# I love youuuuuuuu...



## colliemerles (Nov 2, 2007)

_Rusty loves his little brother Smudge very much._


----------



## skip (Sep 25, 2011)

Awww that first pic is just too cute  they're gorgeous


----------



## Guest (Jun 28, 2012)

Lovely. Such a relief when everyone gets along... Very pretty cats.


----------



## Jenny1966 (Feb 7, 2011)

Gorgeous!! Love the first picture :001_wub:


----------



## colliemerles (Nov 2, 2007)

_i must have wayyyyyyy to much time on my hands, as i sit here taking pictures of them all day long !!!!!!!!,:001_wub:,,_


----------



## ukdave (May 26, 2011)

Now that's true love


----------



## Jazzz (Jun 12, 2012)

what breed is he? 

he has gorgeous colours! 

i spend hours taking photos of cats!! i need to get good ones of my fosters for their profiles  it is fun though!


----------



## harrys_mum (Aug 18, 2010)

just absolutely adorable.
michelle x


----------



## raggs (Aug 3, 2008)

They are both stunning and so nice to see them so happy together, chat soon...........Chris


----------



## lymorelynn (Oct 4, 2008)

How lovely is that first photo :001_wub: Makes me go all mushy  Rusty and Smudge, BFF :001_wub:


----------



## colliemerles (Nov 2, 2007)

Jazzz said:


> what breed is he?
> 
> he has gorgeous colours!
> 
> i spend hours taking photos of cats!! i need to get good ones of my fosters for their profiles  it is fun though!
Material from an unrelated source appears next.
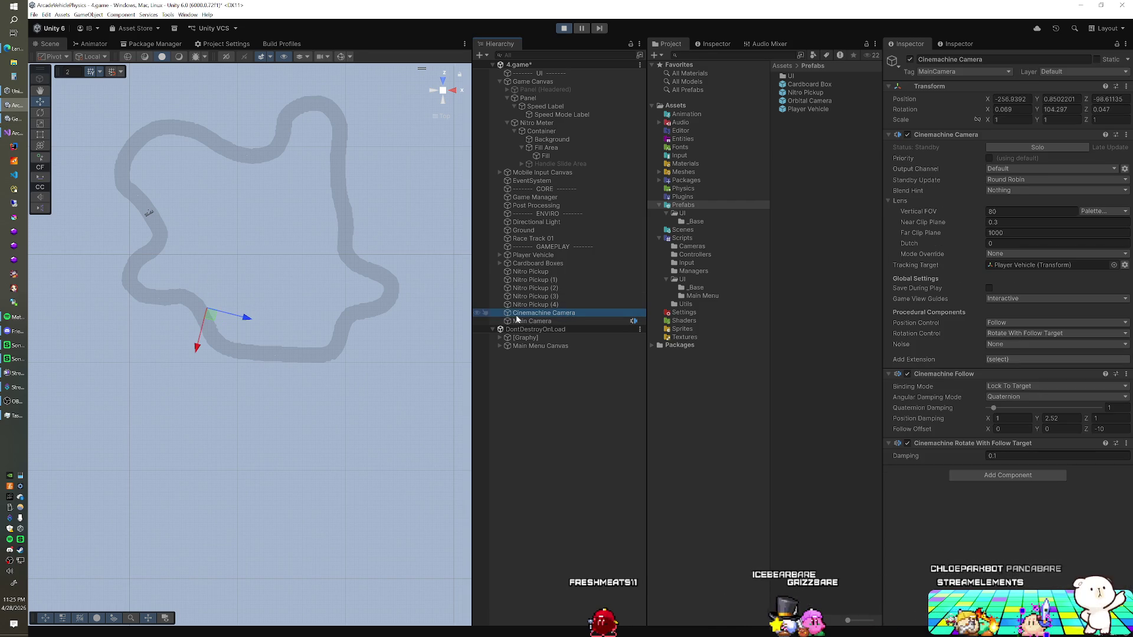
{"action": "left_click", "coordinate": [1033, 333]}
_they are both Maine coons, my camera is broke, so i have to take pics with my phone, so sadly they dont come out as well._


----------



## we love bsh's (Mar 28, 2011)

Love the colours of smudge


----------



## Cats cats cats (Feb 4, 2011)

:001_wub: :001_wub: :001_wub: :001_wub: :001_wub: :001_wub: So cute !!!


----------



## jenny armour (Feb 28, 2010)

love to see them cuddled up together


----------



## Jazzz (Jun 12, 2012)

colliemerles said:


> _they are both Maine coons, my camera is broke, so i have to take pics with my phone, so sadly they dont come out as well._


its very hard to take bad photos of gorgeous cats! 

we have rescued maine coons as the mascots for our rescue organisation because they are just such awesome cats


----------



## MominsMummy (Jun 14, 2012)

Wow Rusty is STUNNING! First pic is soooo adorable! x


----------



## littlekitty (May 5, 2009)

Gorgeous cats you have.


----------